*Questions:*
**a)** From the text about service dogs on planes, transcribe the passage starting at "Things not to" and ending at "their disability is.".
**b)** Answer these questions from the text about service dogs on planes:
(i) During what season does the text say readers may be traveling?
(ii) What was the name of the dog that the man in the next seat kept photographing?
(iii) According to the text, what kind of police are readers not?

*Text section:*
####################

Okay, sorry, rant over. Back to the topic at hand: dog on a plane. If you’re traveling this holiday season you are almost guaranteed to see a dog, or other animal, in the airport. You might even have one on your plane, and if you do, don’t panic! It’s just a dog, a dog with a very important job so don’t distract it.
Things not to do:
1) Scream and run over to dog and start petting it.
2) Ask the person “what’s wrong with you?” or any variation of it. It is not your business what their disability is.
3) Take pictures
I shouldn’t have to say this, but one time the guy sitting next to me kept taking pictures of Bella on his phone and I finally told him I would start charging him for them. He thankfully stopped
4) Video the team
This also should be a no brainer but it has happened more than once.
5) Question the validity of the team
You are not the service dog police. If the dog is behaving, don’t worry about if they are or aren’t breaking the law, by that point it’s not worth fighting.

####################

*Dataset entries:*
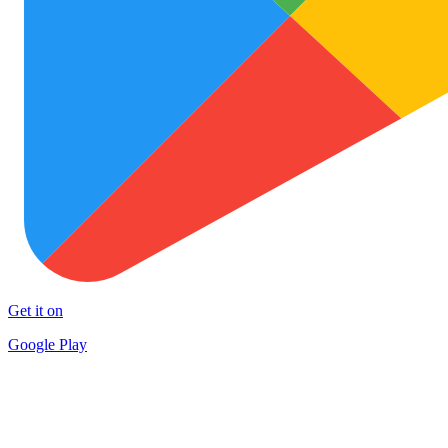
Get it on
Google Play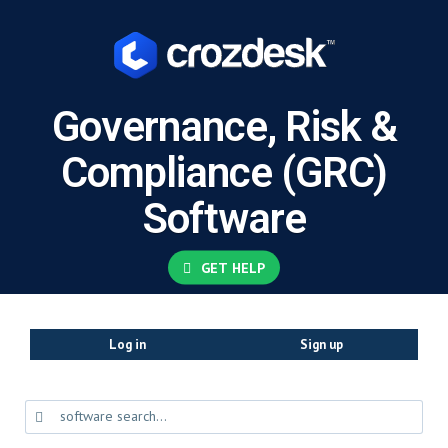
Governance, Risk &
Compliance (GRC)
Software
GET HELP
Log in
Sign up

####################

*Responses to the exercise:*
**a)**
Things not to do:
1) Scream and run over to dog and start petting it.
2) Ask the person “what’s wrong with you?” or any variation of it. It is not your business what their disability is.

**b)**
(i) The holiday season.
(ii) Bella.
(iii) The service dog police.